DZRB
- Naga; Philippines;
- Broadcast area: Camarines Sur and surrounding areas
- Frequency: 95.9 MHz

Programming
- Format: Silent

Ownership
- Owner: Nation Broadcasting Corporation

History
- First air date: 1985
- Last air date: 2012

Technical information
- Licensing authority: NTC

= DZRB-FM =

Defunct radio station in Naga, Camarines Sur, Philippines

DZRB (95.9 FM) was a radio station owned and operated by Nation Broadcasting Corporation.

==History==
The station began operations in 1985 as MRS 95.9, airing an adult contemporary format. In 1998, after NBC was acquired by PLDT subsidiary MediaQuest Holdings, the station rebranded as Nikki @ Rhythms 95.9 and switched to a Top 40 format.
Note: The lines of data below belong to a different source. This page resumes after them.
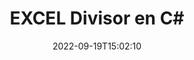 ---
############################# Static ############################
layout: "auto-gen-merger"
date: 2022-09-19T15:02:10
draft: false
otherformats: dot mhtml odt ott ppt txt xlam xls xlsb xlsm xlsx xlt xltm xltx xps jpeg

############################# Head ############################
head_title: "Dividir EXCEL en varios archivos en C#"
head_description: "Divida un solo archivo EXCEL en varios archivos según los números de página, los intervalos de página, las páginas pares o impares mediante la API de fusión de documentos."

############################# Header ############################
title: "EXCEL Divisor en C#"
description: "Divida EXCEL con unas pocas líneas de código .NET."
bg_image: "https://cms.admin.containerize.com/templates/aspose/App_Themes/V3/images/bg/header1.png"
bg_overlay: false
button:
    enable: true
    icon: "fas fa-arrow-down"
    label: "Descargue prueba gratis"
    link: "https://downloads.groupdocs.com/merger/net"

############################# SubMenu ############################
submenu:
    enable: true

    left:
        img_alt: "GroupDocs.Merger for .NET"
        image: "https://cms.admin.containerize.com/templates/groupdocs/images/product-logos/90x90-noborder/groupdocs-merger-net.png"
        product: "GroupDocs.Merger"
        platform: ".NET"

    middle:
        button:

            # button loop
            - link: "https://apireference.groupdocs.com/merger/net"
              text: "Referencia de la API"

            # button loop
            - link: "https://github.com/groupdocs-merger"
              text: "Ejemplos de código"

            # button loop
            - link: "https://products.groupdocs.app/merger/family"
              text: "demostraciones en vivo"

            # button loop
            - link: "https://purchase.groupdocs.com/pricing/merger/net"
              text: "Precios"

    right:
        link_download: "https://downloads.groupdocs.com/merger"
        link_learn: "https://docs.groupdocs.com/merger/net"
        link_buy: "https://purchase.groupdocs.com"

############################# About ############################
about:
    enable: true
    title: "Acerca de la API de GroupDocs.Merger for .NET"
    content: |
        La biblioteca [GroupDocs.Merger for .NET](/es/merger/net/) ofrece una solución simple para fusionar y dividir de forma segura entre una amplia gama de formatos de documentos, incluidos PDF, Microsoft Office (Word, Excel, PowerPoint, OneNote), OpenDocument, HTML, imágenes y muchos otros dentro de las aplicaciones de .NET. Al agregar solo unas pocas líneas del código, realice varias operaciones de documentos, como mover, eliminar, rotar, intercambiar, extraer o cambiar la orientación de las páginas dentro de los documentos. La API de combinación de documentos también admite la vista previa de páginas de documentos como una imagen para analizar la estructura, el formato y el contenido del documento en la página.
        
        GroupDocs.Merger API es una opción correcta para soluciones corporativas que necesitan funciones de división de archivos. Estas API son compatibles con todos los principales sistemas operativos y plataformas, incluido .NET Framework, .NET Standard, .NET Core, Mono.

############################# Steps ############################
steps:
    enable: true
    title_left: "Dividir EXCEL páginas de archivos en .NET"
    content_left: |
        [GroupDocs.Merger for .NET](/es/merger/net/) facilita a los desarrolladores de C# dividir un único archivo EXCEL en varios archivos resultantes mediante la implementación de un unos sencillos pasos.
        
        * Inicialice **SplitOptions** con el formato de ruta de los archivos de salida.
        * Cree una nueva instancia de **Merger** y pase la ruta del documento de origen como parámetro del constructor.
        * Llame a **Split** y pase el objeto **SplitOptions** para guardar los documentos resultantes.

    title_right: "Requisitos del sistema"
    content_right: |
        Las API de GroupDocs.Merger for .NET son compatibles con todas las principales plataformas y sistemas operativos. Antes de ejecutar el código a continuación, asegúrese de tener instalados los siguientes requisitos previos en su sistema.

        * Sistemas operativos: Microsoft Windows, Linux, Mac OS
        * Entornos de desarrollo: Visual Studio, Xamarin, MonoDevelop
        * Marcos: .NET Framework, .NET Standard, .NET Core, Mono
        * Descarga la última versión de GroupDocs.Merger for .NET de [NuGet](https://www.nuget.org/packages/groupdocs.merger)
         
    code: |
     {{% merger/additional-styles %}}
     {{< merger/code-merger title="Cómo dividir archivos EXCEL usando el código de ejemplo C#">}}

        ```csharp    
        // Divida el archivo EXCEL usando GroupDocs.Merger API
        string filePath = "input.excel";
        string filePathOut = "output.excel";

        // Inicialice la clase SplitOptions con el formato de ruta de los archivos de salida
        SplitOptions splitOptions = new SplitOptions(filePathOut, new int[] { 3, 6, 8 });

        // Crear una instancia de Fusión con el documento de entrada EXCEL
        using (Merger merger = new Merger(filePath))
          {
            // Llame al método Split y pase el objeto SplitOptions para guardar los documentos resultantes
            merger.Split(splitOptions);
          }
        ```
     {{< /merger/code-merger >}}

############################# Demos ############################
demos:
    enable: true
    title: "Demostraciones en vivo: dividir EXCEL archivo en línea"
    content: |
       Divida el archivo EXCEL ahora mismo visitando el sitio web [GroupDocs.Merger Live Demos](https://products.groupdocs.app/splitter/excel).
       La demostración en vivo tiene los siguientes beneficios.
        
############################# About Formats ############################
about_formats:
    enable: true

############################# More Formats ############################
more_formats:
    enable: true
    title: "Dividir archivo de otros formatos"
    content: |
        .NET fusión de documentos y API dividida para formatos de archivo e imágenes. Divida algunos de los formatos de archivo populares como se indica a continuación.

############################# Back to top ###############################
back_to_top:
    enable: true
---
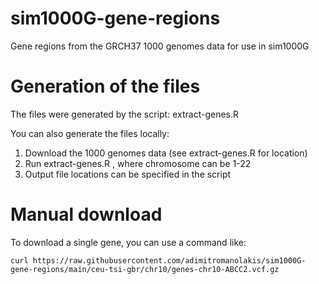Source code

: # sim1000G-gene-regions
Gene regions from the GRCH37 1000 genomes data for use in sim1000G

# Generation of the files

The files were generated by the script: extract-genes.R

You can also generate the files locally:

1) Download the 1000 genomes data (see extract-genes.R for location)
2) Run extract-genes.R <chromosome> , where chromosome can be 1-22
3) Output file locations can be specified in the script
  

# Manual download 

To download a single gene, you can use a command like:

`curl https://raw.githubusercontent.com/adimitromanolakis/sim1000G-gene-regions/main/ceu-tsi-gbr/chr10/genes-chr10-ABCC2.vcf.gz`

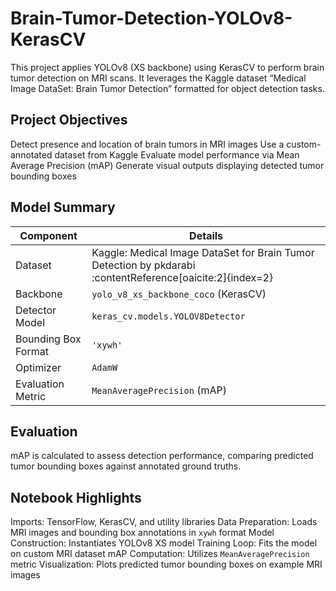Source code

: # Brain-Tumor-Detection-YOLOv8-KerasCV



This project applies YOLOv8 (XS backbone) using KerasCV to perform brain tumor detection on MRI scans. It leverages the Kaggle dataset “Medical Image DataSet: Brain Tumor Detection” formatted for object detection tasks.



## Project Objectives

Detect presence and location of brain tumors in MRI images
Use a custom-annotated dataset from Kaggle
Evaluate model performance via Mean Average Precision (mAP)
Generate visual outputs displaying detected tumor bounding boxes



## Model Summary

| Component              | Details                                      |
|-----------------------|----------------------------------------------|
|      Dataset          | Kaggle: Medical Image DataSet for Brain Tumor Detection by pkdarabi :contentReference[oaicite:2]{index=2} |
|      Backbone         | `yolo_v8_xs_backbone_coco` (KerasCV)         |
|    Detector Model     | `keras_cv.models.YOLOV8Detector`             |
| Bounding Box Format   | `'xywh'`                                     |
|     Optimizer         | `AdamW`                                      |
| Evaluation Metric     | `MeanAveragePrecision` (mAP)                 |



##  Evaluation

mAP is calculated to assess detection performance, comparing predicted tumor bounding boxes against annotated ground truths.



## Notebook Highlights

Imports: TensorFlow, KerasCV, and utility libraries
Data Preparation: Loads MRI images and bounding box annotations in `xywh` format
Model Construction: Instantiates YOLOv8 XS model
Training Loop: Fits the model on custom MRI dataset
mAP Computation: Utilizes `MeanAveragePrecision` metric
Visualization: Plots predicted tumor bounding boxes on example MRI images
In 2002, Earthsounds Broadcasting System took over the station's operations and rebranded it as 95.9 Crosswave, carrying a smooth jazz format. In 2006, Southern Broadcasting Network took over the station's operations and rebranded it as Mom's Radio 95.9. In 2009, Audiowav Media took over the station's operations, along with NBC's stations in Visayas and Mindanao, and relaunched it as WAV FM, carrying a Top 40 format. In December 1 2011, it became a relay station of Radyo5 News FM Manila. It went off the air sometime in late 2012 due to cost cutting measures.